[Saved entries]
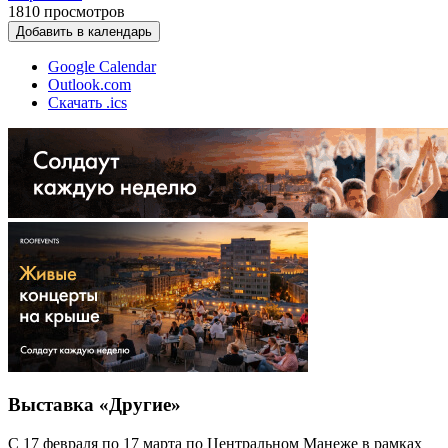
1810
просмотров
Добавить в календарь
Google Calendar
Outlook.com
Скачать .ics
Выставка «Другие»
С 17 февраля по 17 марта по Центральном Манеже в рамках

» **WORK TASK**:
Can you rewrite every line of text in the material as a numbered list, skipping blank lines and leaving the pictures out of your answer?

» **RESULT FOR THIS TASK**:
1. 1810
2. просмотров
3. Добавить в календарь
4. Google Calendar
5. Outlook.com
6. Скачать .ics
7. Выставка «Другие»
8. С 17 февраля по 17 марта по Центральном Манеже в рамках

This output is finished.